### What is needed
Each entry below is to be restated word for word, with no pictures carried over.
+++
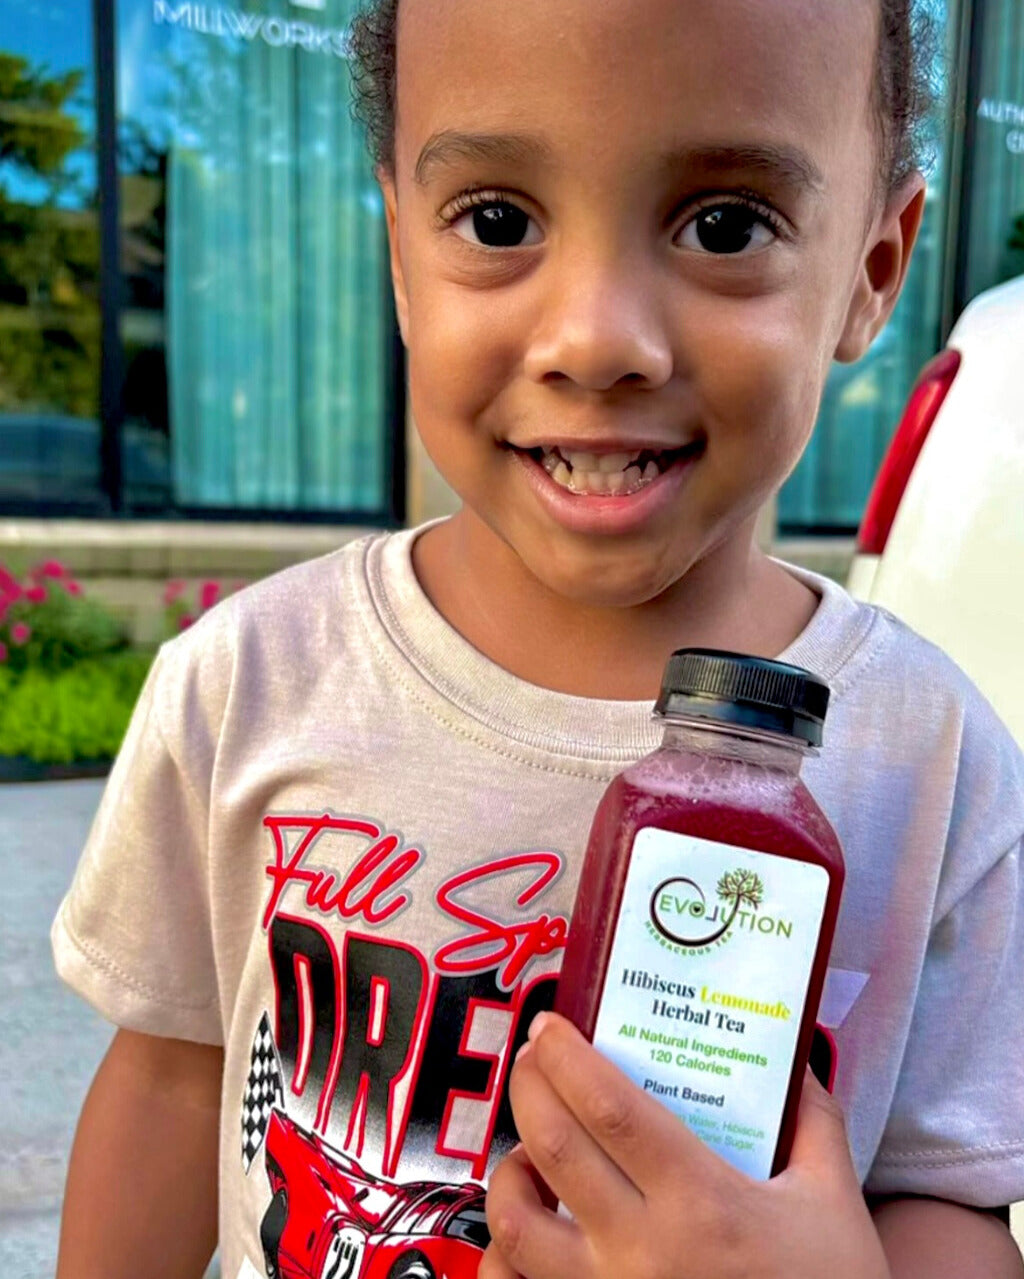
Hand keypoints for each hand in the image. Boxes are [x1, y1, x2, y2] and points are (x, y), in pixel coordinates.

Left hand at [483, 1012, 890, 1278]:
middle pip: (553, 1148)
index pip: (610, 1108)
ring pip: (517, 1227)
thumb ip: (812, 1121)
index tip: (550, 1025)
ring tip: (531, 1149)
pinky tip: (526, 1227)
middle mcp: (644, 1249)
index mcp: (702, 1201)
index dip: (568, 1058)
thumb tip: (790, 1058)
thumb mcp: (833, 1200)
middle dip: (528, 1087)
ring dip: (510, 1173)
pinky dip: (504, 1253)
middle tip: (533, 1057)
+++
### Written response
Hand keypoints for each hand in the image. Boxes are [x1, y1, x2, y2] and points are (x, y), in pixel coordinates.

Left hand at [483, 1012, 890, 1278]:
middle pip: (553, 1148)
index pip: (610, 1108)
ring pip: (517, 1227)
thumb ip: (812, 1121)
index tip: (550, 1025)
ring tip: (531, 1149)
pinky tip: (526, 1227)
middle mcp: (644, 1249)
index mcp: (702, 1201)
index dip: (568, 1058)
thumb tip: (790, 1058)
thumb mcp: (833, 1200)
middle dip: (528, 1087)
ring dip: (510, 1173)
pinky dip: (504, 1253)
middle tip: (533, 1057)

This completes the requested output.